WORK REQUIRED: Locate each line below that includes "pixels" and reproduce it.

[DATA FOR PROCESSING Boundary: Start]

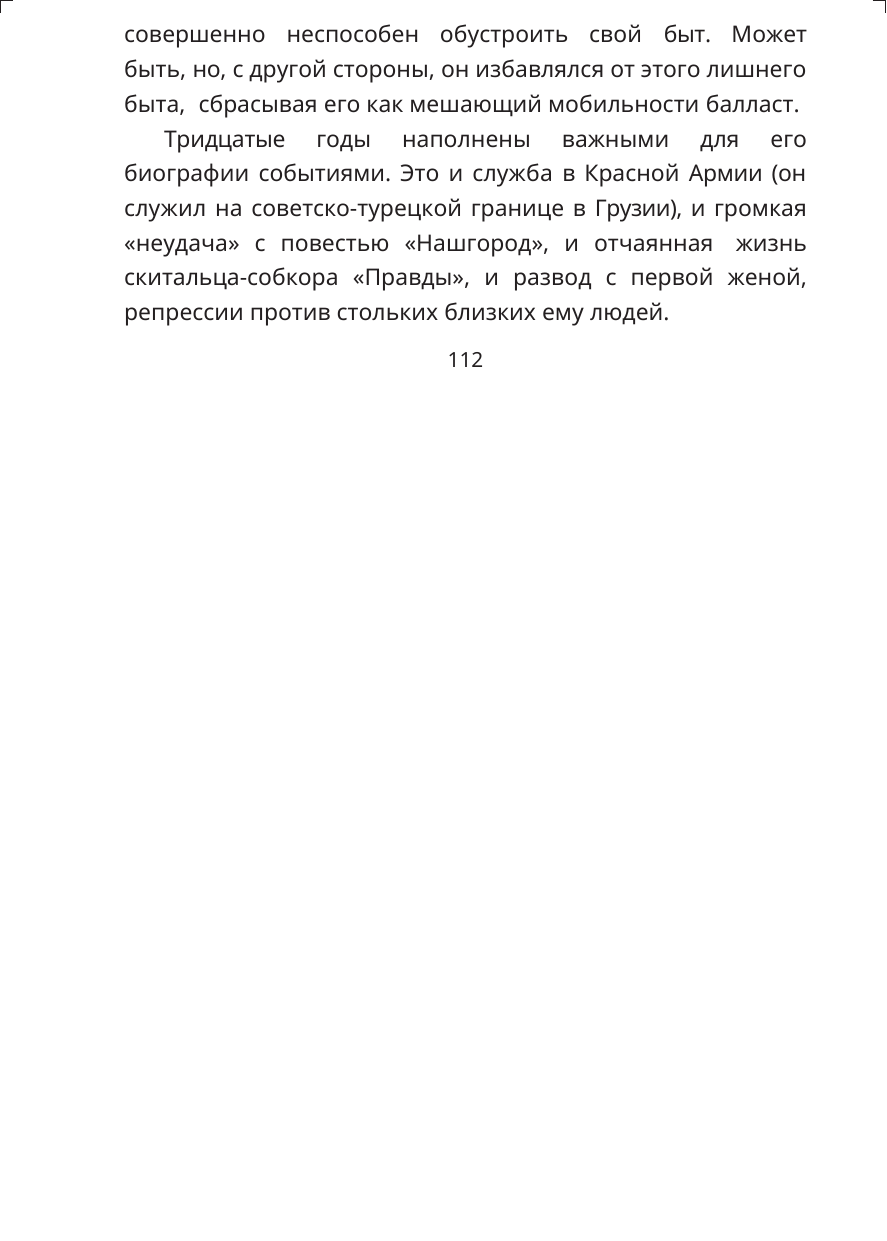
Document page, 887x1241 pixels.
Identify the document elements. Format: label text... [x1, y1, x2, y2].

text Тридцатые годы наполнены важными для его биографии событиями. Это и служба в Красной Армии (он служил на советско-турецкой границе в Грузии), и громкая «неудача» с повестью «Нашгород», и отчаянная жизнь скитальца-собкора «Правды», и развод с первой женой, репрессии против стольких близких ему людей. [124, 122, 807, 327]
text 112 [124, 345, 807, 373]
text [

[DATA FOR PROCESSING Boundary: End]
[DATA FOR PROCESSING Boundary: Start]

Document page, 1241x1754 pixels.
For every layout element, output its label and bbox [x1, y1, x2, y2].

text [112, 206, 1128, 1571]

[DATA FOR PROCESSING Boundary: End]
[DATA FOR PROCESSING Boundary: Start]

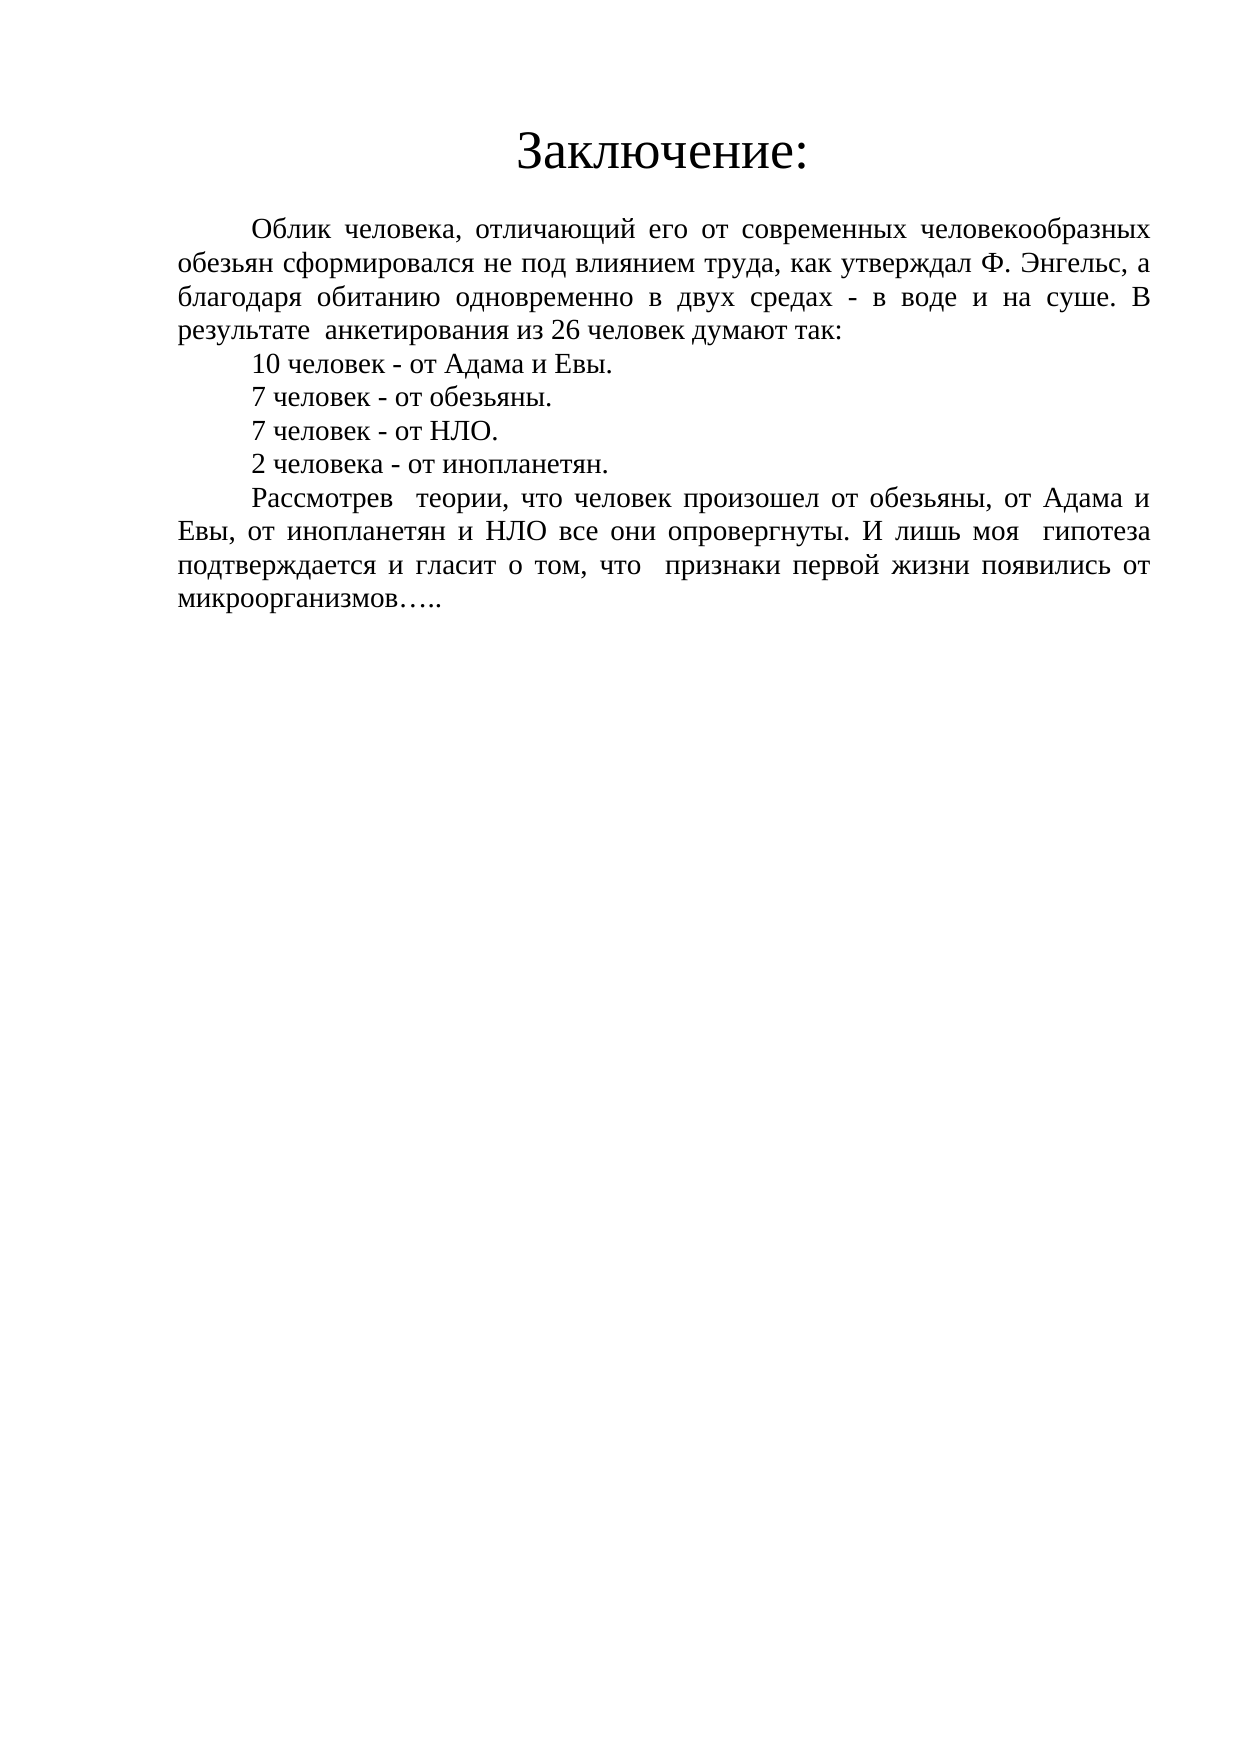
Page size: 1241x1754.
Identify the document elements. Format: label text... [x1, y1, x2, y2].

[DATA FOR PROCESSING Boundary: End]

WRITTEN REPLY:
Document page, 887x1241 pixels.
Document page, 1241x1754 pixels.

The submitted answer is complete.